• **Passage to read**:
|---|

# Boot Problem



## Bullet11 (Aug 30, 2017)

My laptop is running on Win 10 Pro(Activated). I have been experiencing a boot problem since a while. When I power up my laptop it directly goes to the F2 setup screen instead of booting normally and directly to the desktop. I have to repeatedly press F12 and Enter button to boot the laptop to Boot option and from there I have to choose Windows Boot Manager to start my laptop normally to the desktop screen. Help please. Thank You.


----------



## flavallee (May 12, 2002)

What's the brand name and model name and complete model number of your laptop?
What Windows version did it originally come with?

---------------------------------------------------------------


----------



## Bullet11 (Aug 30, 2017)

flavallee said:


> What's the brand name and model name and complete model number of your laptop?
> What Windows version did it originally come with?
> 
> ---------------------------------------------------------------


Dell Inspiron 3421
Originally it had Windows 7.


----------



## flavallee (May 12, 2002)

What's the exact 7-character "service tag" number on that Dell Inspiron 3421 laptop?

Is it running Windows 10 Home or Pro, 32-bit or 64-bit?

--------------------------------------------------------------


----------



## Bullet11 (Aug 30, 2017)

flavallee said:


> What's the exact 7-character "service tag" number on that Dell Inspiron 3421 laptop?
> 
> Is it running Windows 10 Home or Pro, 32-bit or 64-bit?
> 
> --------------------------------------------------------------


J7Q3LW1(This is the service tag)
Windows 10 Pro 64 bit OS.


----------



## flavallee (May 12, 2002)

You have THIS *Dell Inspiron 14 3421* laptop.
It shipped in July 2013 in Asia Pacific and came with a Ubuntu Linux 12.04 operating system.
It did not come with a Windows 7 operating system.
It also came with these specs:
Intel Core i3-3217U 1.80 GHz dual core processor
2 GB(1 GB X 2) DDR3L-1600 RAM
500 GB SATA hard drive
DVD+/-RW disc drive
Intel HD Graphics 4000 integrated graphics
Realtek ALC3221 high definition audio
Dell Wireless 1704/1705 802.11b/g/n wireless
Realtek RTL8105E-VD 10/100 Mbps Ethernet

How exactly was Windows 10 Pro 64-bit installed in it?

---------------------------------------------------------------


----------



## Bullet11 (Aug 30, 2017)

flavallee said:


> You have THIS *Dell Inspiron 14 3421* laptop.
> It shipped in July 2013 in Asia Pacific and came with a Ubuntu Linux 12.04 operating system.
> It did not come with a Windows 7 operating system.

|---|

• **Work instruction 1**:
Reproduce the entries from the start through the line containing "ПОПУЛЯРНЫЕ РЕЦЕПТЫ", and omit the pictures.
The forum thread and the entries come from separate sources.

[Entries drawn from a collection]
|---|

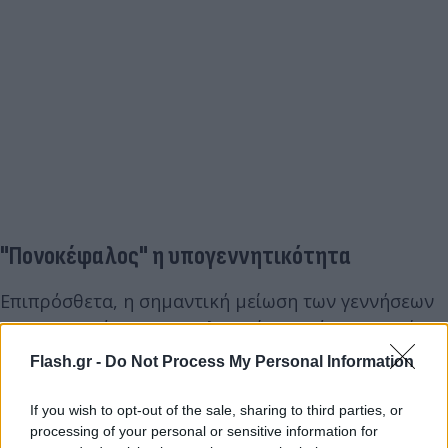
"Πονοκέφαλος" η υπογεννητικότητα
Επιπρόσθετα, η σημαντική μείωση των γεννήσεων
που καταγράφεται τα τελευταία 2 χρόνια σε σχέση
με προηγούμενα έτη οδήγησε σε μειωμένες αγορές
Flash.gr -
Do Not Process My Personal Information
της κατηγορίας βρεφικών ειδών στο πρώτο
εξάμηνο του 2024 κατά
16%
σε αξία,
If you wish to opt-out of the sale, sharing to third parties, or
processing of your personal or sensitive information for
δημιουργώντας ένα ακόμα πονοκέφαλο σε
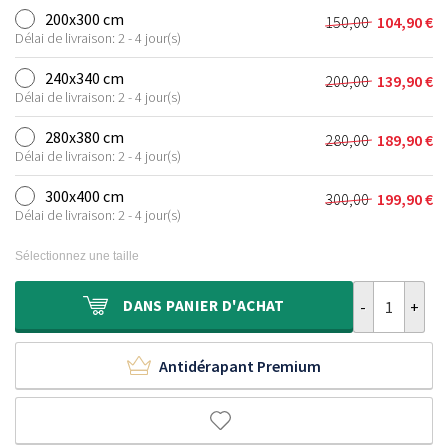
initial
actuel
200x300 cm
150,00
104,90
€
Le
Le
était :
est :
Délai de livraison: 2 - 4 jour(s)
prix
prix
100,00 €.
69,90 €.
initial
actuel
240x340 cm
200,00
139,90
€
Le
Le
était :
est :
Délai de livraison: 2 - 4 jour(s)
prix
prix
150,00 €.
104,90 €.
initial
actuel
280x380 cm
280,00
189,90
€
Le
Le
était :
est :
Délai de livraison: 2 - 4 jour(s)
prix
prix
200,00 €.
139,90 €.
initial
actuel
300x400 cm
300,00
199,90
€
Le
Le
était :
est :
Délai de livraison: 2 - 4 jour(s)
prix
prix
280,00 €.
189,90 €.
initial
actuel
Sélectionnez une taille
était :
est :
300,00 €.
199,90 €.
quantité de Ta
DANS
PANIER D'ACHAT
Antidérapant Premium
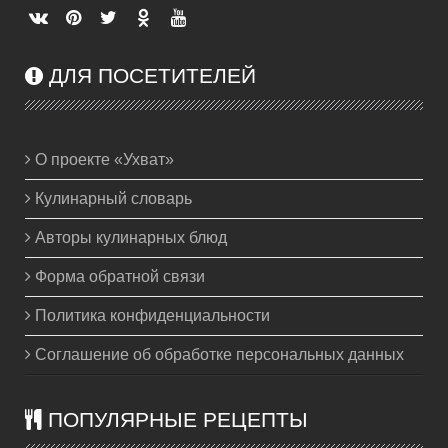
ДЛЯ ПОСЕТИТЕЛЕЙ
О проекте «Ухват»
Кулинарный словарь
Авторы кулинарных блюд
Форма обратной связи
Политика конфиденциальности
Соглашение об обработке персональных данных
ПОПУЛЯРНЫЕ РЕЦЕПТЫ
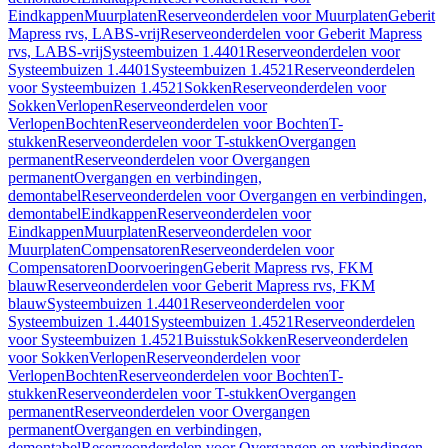
Eindkappen
Muurplaten
Reserveonderdelen voor Muurplaten
Geberit
Mapress rvs, LABS-vrij
Reserveonderdelen voor Geberit Mapress
rvs, LABS-vrij
Systeembuizen 1.4401
Reserveonderdelen voor
Systeembuizen 1.4401
Systeembuizen 1.4521
Reserveonderdelen
voor Systeembuizen 1.4521
Sokken
Reserveonderdelen voor
Sokken
Verlopen
Reserveonderdelen voor
Verlopen
Bochten
Reserveonderdelen voor Bochten
T-
stukken
Reserveonderdelen voor T-stukken
Overgangen
permanent
Reserveonderdelen voor Overgangen
permanent
Overgangen en verbindingen,
demontabel
Reserveonderdelen voor Overgangen en verbindingen,
demontabel
Eindkappen
Reserveonderdelen voor
Eindkappen
Muurplaten
Reserveonderdelen voor
Muurplaten
Compensatoren
Reserveonderdelen voor
Compensatoren
Doorvoeringen
Geberit Mapress rvs, FKM
blauw
Reserveonderdelen voor Geberit Mapress rvs, FKM
blauw
Systeembuizen 1.4401
Reserveonderdelen voor
Systeembuizen 1.4401
Systeembuizen 1.4521
Reserveonderdelen
voor Systeembuizen 1.4521
Buisstuk
Sokken
Reserveonderdelen
voor Sokken
Verlopen
Reserveonderdelen voor
Verlopen
Bochten
Reserveonderdelen voor Bochten
T-
stukken
Reserveonderdelen voor T-stukken
Overgangen
permanent
Reserveonderdelen voor Overgangen
permanent
Overgangen en verbindingen,
demontabel
Reserveonderdelen voor Overgangen en verbindingen,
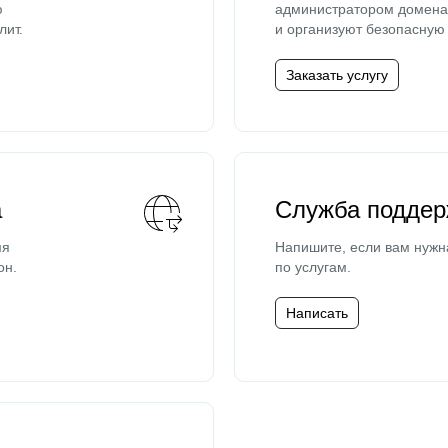
ю
администратором домена 
лит.
и организуют безопасную 
Заказать услугу
а
Служба поддер
мя
Напишите, если вам нужн
он.
по услугам.
Написать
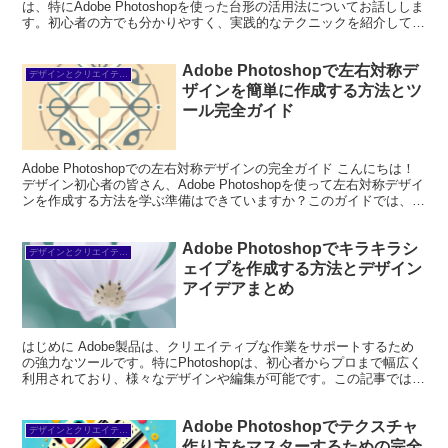
は、特にAdobe Photoshopを使った台形の活用法についてお話ししま
す。初心者の方でも分かりやすく、実践的なテクニックを紹介してい
きますので、ぜひ最後までお付き合いくださ...
Adobe Photoshopで左右対称デ
デザインとクリエイティブ
ザインを簡単に作成する方法とツ
ール完全ガイド
Adobe Photoshopでの左右対称デザインの完全ガイド こんにちは！
デザイン初心者の皆さん、Adobe Photoshopを使って左右対称デザイ
ンを作成する方法を学ぶ準備はできていますか？このガイドでは、基
本的な概念から実際の作成手...
Adobe Photoshopでキラキラシ
デザインとクリエイティブ
ェイプを作成する方法とデザイン
アイデアまとめ
はじめに Adobe製品は、クリエイティブな作業をサポートするため
の強力なツールです。特にPhotoshopは、初心者からプロまで幅広く
利用されており、様々なデザインや編集が可能です。この記事では、
初心者ユーザーが「Adobe Photos...
Adobe Photoshopでテクスチャ
デザインとクリエイティブ
作り方をマスターするための完全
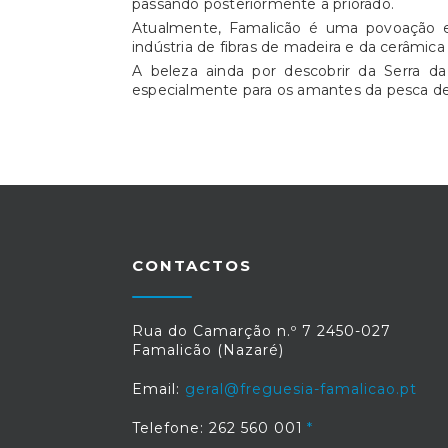
passando posteriormente a priorado.
Atualmente, Famalicão é uma povoação e
indústria de fibras de madeira e da cerâmic
A beleza ainda por descobrir da Serra da
especialmente para os amantes da pesca de
CONTACTOS
Rua do Camarção n.º 7 2450-027
Famalicão (Nazaré)
Email:
geral@freguesia-famalicao.pt
Telefone: 262 560 001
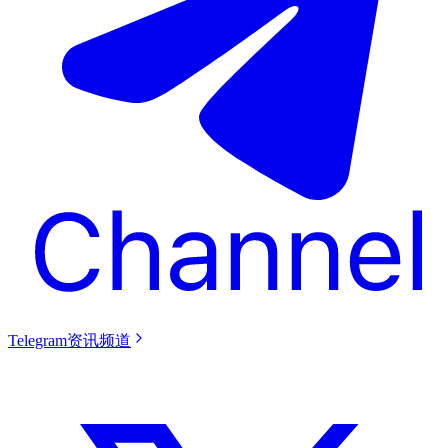
Telegram资讯频道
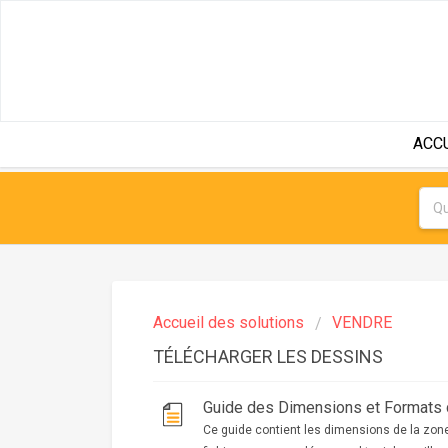
ACC
Accueil des solutions
VENDRE
TÉLÉCHARGER LES DESSINS
Guide des Dimensions et Formats 
Ce guide contient les dimensions de la zone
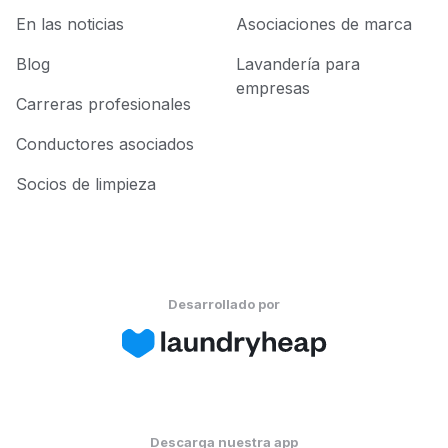
En las noticias
Asociaciones de marca
Blog
Lavandería para
empresas
Carreras profesionales
Conductores asociados
Socios de limpieza
Desarrollado por
Descarga nuestra app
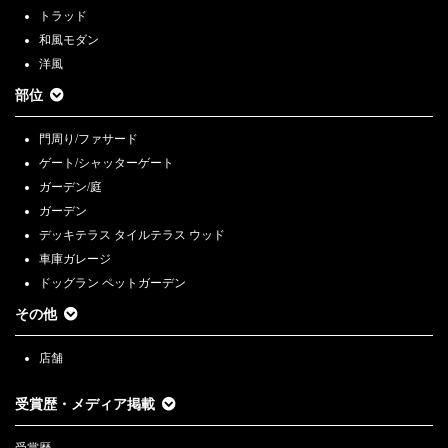
トラッド
和風モダン
洋風
部位
門周り/ファサード
ゲート/シャッターゲート
ガーデン/庭
ガーデン
デッキテラス タイルテラス ウッド
車庫ガレージ
ドッグラン ペットガーデン
その他
店舗
受賞歴・メディア掲載
受賞歴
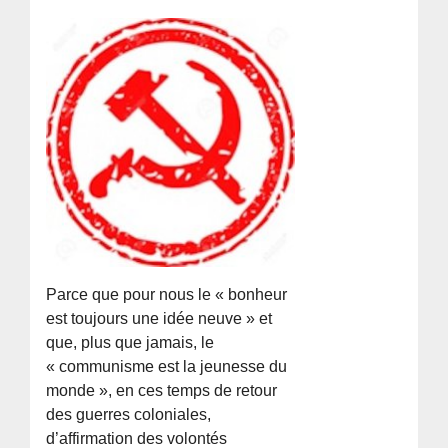
Parce que pour nous le « bonheur
est toujours une idée neuve » et
que, plus que jamais, le
« communisme est la jeunesse du
monde », en ces temps de retour
des guerres coloniales,
d’affirmation des volontés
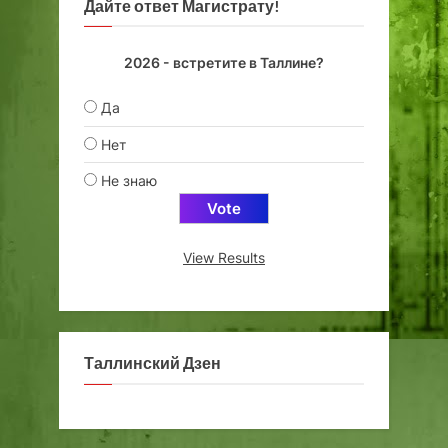
Дайте ответ Магистрату!
2026 - встретите в Таллине?
Да
Нет
Не знаю
View Results
Таллинский Дзен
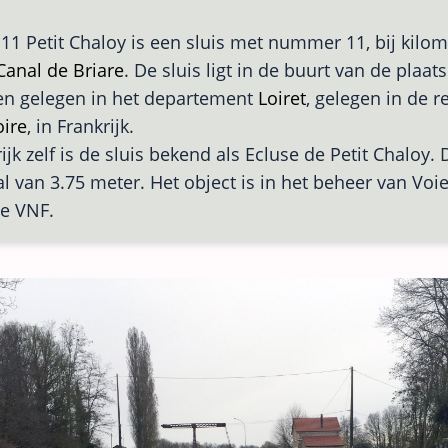
 11 Petit Chaloy is een sluis met nummer 11, bij kilom
Canal de Briare
. De sluis ligt in de buurt van de plaats
en gelegen in het departement
Loiret
, gelegen in de r
oire
, in Frankrijk.
ijk zelf is de sluis bekend als Ecluse de Petit Chaloy. 
al van 3.75 meter. Het object is in het beheer van Voi
e VNF.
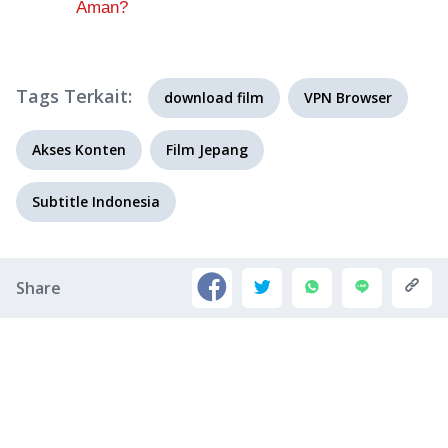
Aman?
Tags Terkait:
download film
VPN Browser
Akses Konten
Film Jepang
Subtitle Indonesia
Share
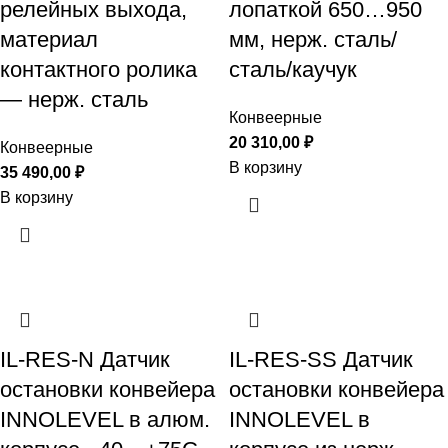
релейных выхода,
лопаткой 650…950
материал
мм, нерж. сталь/
контактного ролика
сталь/каучук
— нерж. сталь
Конвеерные
20 310,00
₽
Конвеерные
В корзину
35 490,00
₽
В корзину
IL-RES-N Датчик
IL-RES-SS Датчик
остановки конвейера
остановки конвейера
INNOLEVEL в алюм.
INNOLEVEL в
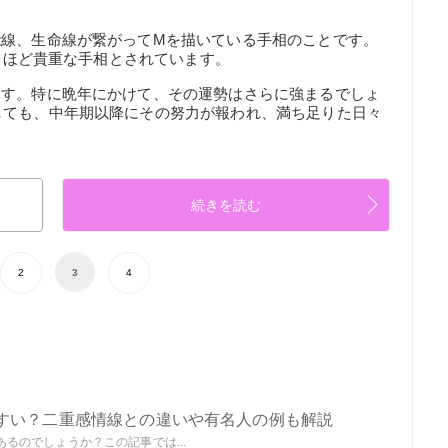
能線、生命線が繋がってMを描いている手相のことです。
れるほど貴重な手相とされています。
ます。特に晩年にかけて、その運勢はさらに強まるでしょ
しても、中年期以降にその努力が報われ、満ち足りた日々
続きを読む
2
3
4
すい？二重感情線との違いや有名人の例も解説
るのでしょうか？この記事では...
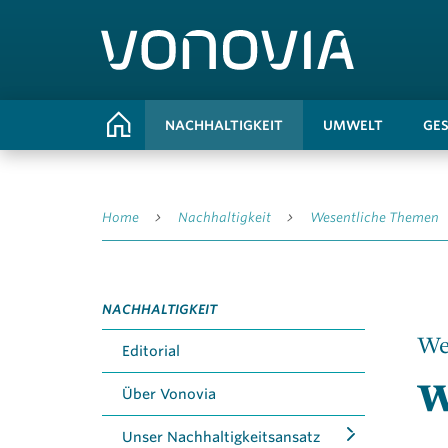
NACHHALTIGKEIT
UMWELT
GE
Home
Nachhaltigkeit
Wesentliche Themen
NACHHALTIGKEIT
We
Editorial
W
Über Vonovia
Unser Nachhaltigkeits­ansatz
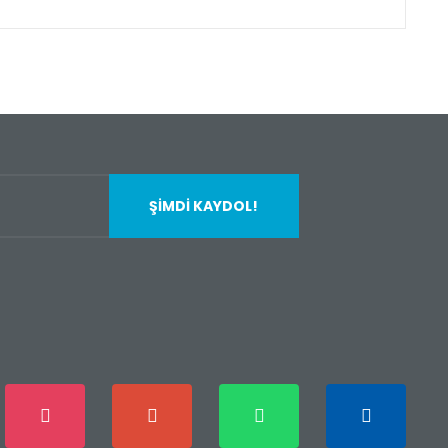
fımıza iletebilirsiniz.
ŞİMDİ KAYDOL!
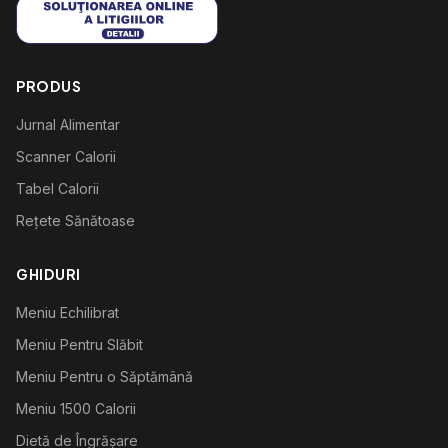
PRODUS
Jurnal Alimentar
Scanner Calorii
Tabel Calorii
Rețete Sănătoase
GHIDURI
Meniu Echilibrat
Meniu Pentru Slăbit
Meniu Pentru o Săptămână
Meniu 1500 Calorii
Dietă de Îngrășare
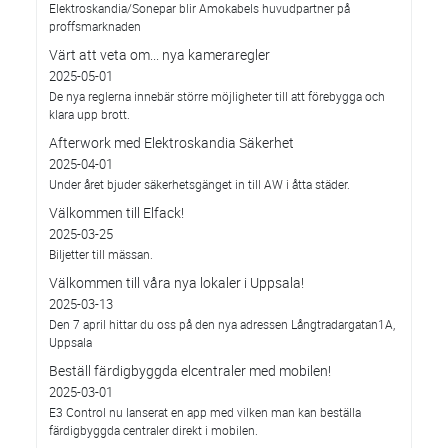
Elektroskandia/Sonepar blir Amokabels huvudpartner på
proffsmarknaden
Värt att veta om... nya kameraregler
2025-05-01
De nya reglerna innebär större möjligheter till att förebygga och
klara upp brott.
Afterwork med Elektroskandia Säkerhet
2025-04-01
Under året bjuder säkerhetsgänget in till AW i åtta städer.
Välkommen till Elfack!
2025-03-25
Biljetter till mässan.
Välkommen till våra nya lokaler i Uppsala!
2025-03-13
Den 7 april hittar du oss på den nya adressen Långtradargatan1A,
Uppsala
Beställ färdigbyggda elcentraler med mobilen!
2025-03-01
E3 Control nu lanserat en app med vilken man kan beställa
färdigbyggda centraler direkt i mobilen.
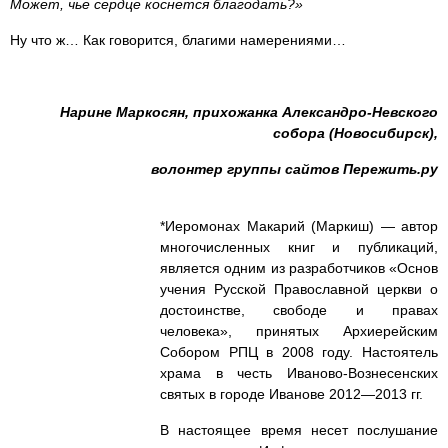
Может, чье сердце коснется благодать?»
Ну что ж… Как говорится, благими намерениями…
Нарине Маркосян, прихожанка Александро-Невского
собора (Новосибирск),
волонтер группы сайтов Пережить.ру
*Иеромонах Макарий (Маркиш) — автор
многочисленных книг и публикаций,
является одним из разработчиков «Основ
учения Русской Православной церкви о
достоинстве, свободе и правах
человека», принятых Архиерейским
Собором РПЦ в 2008 году. Настоятель
храма в честь Иваново-Вознесенских
святых в городе Иванове 2012—2013 гг.
В настоящее время несет послушание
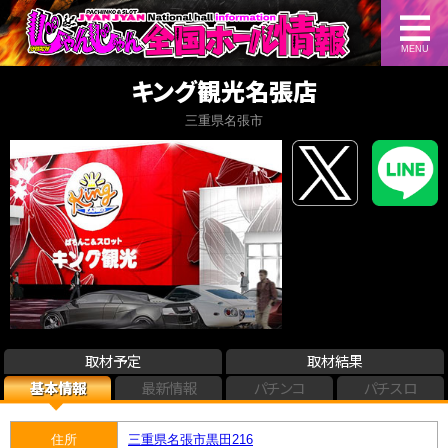
MENU
キング観光名張店
三重県名張市
取材予定
取材結果
基本情報
最新情報
パチンコ
パチスロ
住所
三重県名張市黒田216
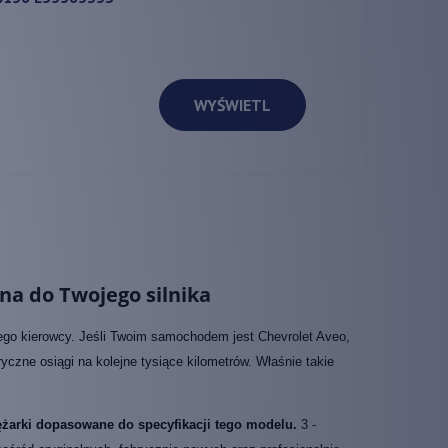
WYŚWIETL
na do Twojego silnika
ego kierowcy. Jeśli Twoim samochodem jest Chevrolet Aveo,
czne osiągi na kolejne tysiące kilometrów. Właśnie takie
żarki dopasowane do specyfikacji tego modelu.
3 -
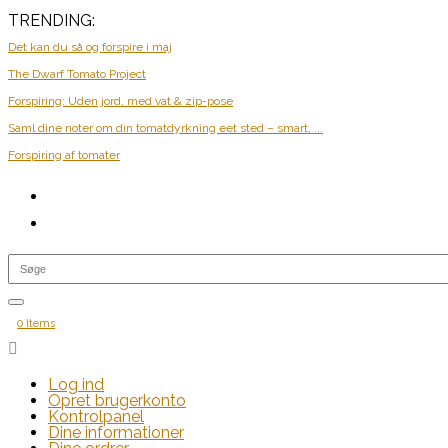
TRENDING:
Det kan du så og forspire i maj
The Dwarf Tomato Project
Forspiring: Uden jord, med vat & zip-pose
Saml dine noter om din tomatdyrkning eet sted – smart, ...
Forspiring af tomater
0 Items

Log ind
Opret brugerkonto
Kontrolpanel
Dine informationer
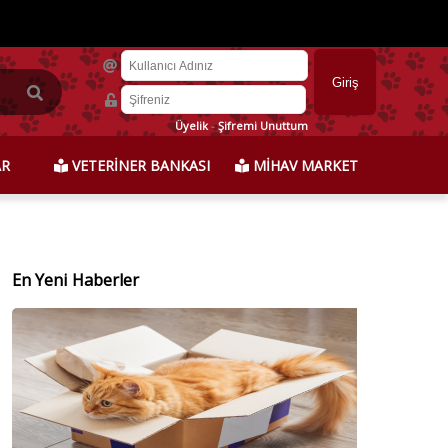
Üyelik
-
Şifremi Unuttum
AR
VETERİNER BANKASI
MİHAV MARKET
En Yeni Haberler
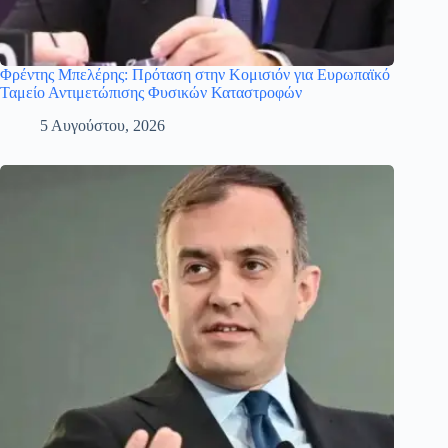
Φρέντης Μπελέρης: Πρόταση στην Κομισιόν για Ευρωπαϊκό
Ταμείο Αντιμετώπισης Φυσικών Καταστροφών
5 Αυγούστου, 2026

|---|

• **Work instruction 2**:
Decide whether each statement agrees with the laptop boot thread. Answer yes or no for each, and quote the deciding words from the thread.
(a) The laptop originally shipped with Ubuntu Linux 12.04.
(b) The laptop is running Windows 10 Home, 32-bit.
(c) The laptop originally came with 4 GB of RAM.

• **Answer area 1**:
"Πονοκέφαλος" η υπογεννητικότητα
Επιπρόσθετα, η σημαντική μείωση των γεννήσεων
που καταγράφεται τα τελευταία 2 χρόνια σε σχέση
με προηγούμενα έτη οδήγησε σε μειωμένες αγορές
Flash.gr -
Do Not Process My Personal Information
της κατηγορίας βρεφικών ειδών στο πρώτο
εξάμηνο του 2024 κατά
16%
σε αξία,
If you wish to opt-out of the sale, sharing to third parties, or
processing of your personal or sensitive information for
δημιουργώντας ένα ακόμα πονοκέφαλο σε
initial
actuel
200x300 cm
150,00
104,90
€
Le
Le
était :
est :
Délai de livraison: 2 - 4 jour(s)
prix
prix
100,00 €.
69,90 €.
initial
actuel
240x340 cm
200,00
139,90
€
Le
Le
était :
est :
Délai de livraison: 2 - 4 jour(s)
prix
prix
150,00 €.
104,90 €.
initial
actuel
280x380 cm
280,00
189,90
€
Le
Le
était :
est :
Délai de livraison: 2 - 4 jour(s)
prix
prix
200,00 €.
139,90 €.
initial
actuel
300x400 cm
300,00
199,90
€
Le
Le
était :
est :
Délai de livraison: 2 - 4 jour(s)
prix
prix
280,00 €.
189,90 €.
initial
actuel
Sélectionnez une taille
était :
est :
300,00 €.
199,90 €.
quantité de Ta
DANS
PANIER D'ACHAT
Antidérapant Premium
ДЛЯ ПОСЕТИТЕЛЕЙ
О проекте «Ухват»
Кулинарный словарь
Авторы кулинарных блюд
Форма обратной связи
Политика конфиденциальности
Соглашение об обработке персональных данных
ПОПУЛЯРНЫЕ РЕЦЕПТЫ

• **Answer area 2**:
(a) Yes: "It shipped in July 2013 in Asia Pacific and came with a Ubuntu Linux 12.04 operating system."
(b) No: "Windows 10 Pro 64 bit OS."
(c) No: "2 GB(1 GB X 2) DDR3L-1600 RAM"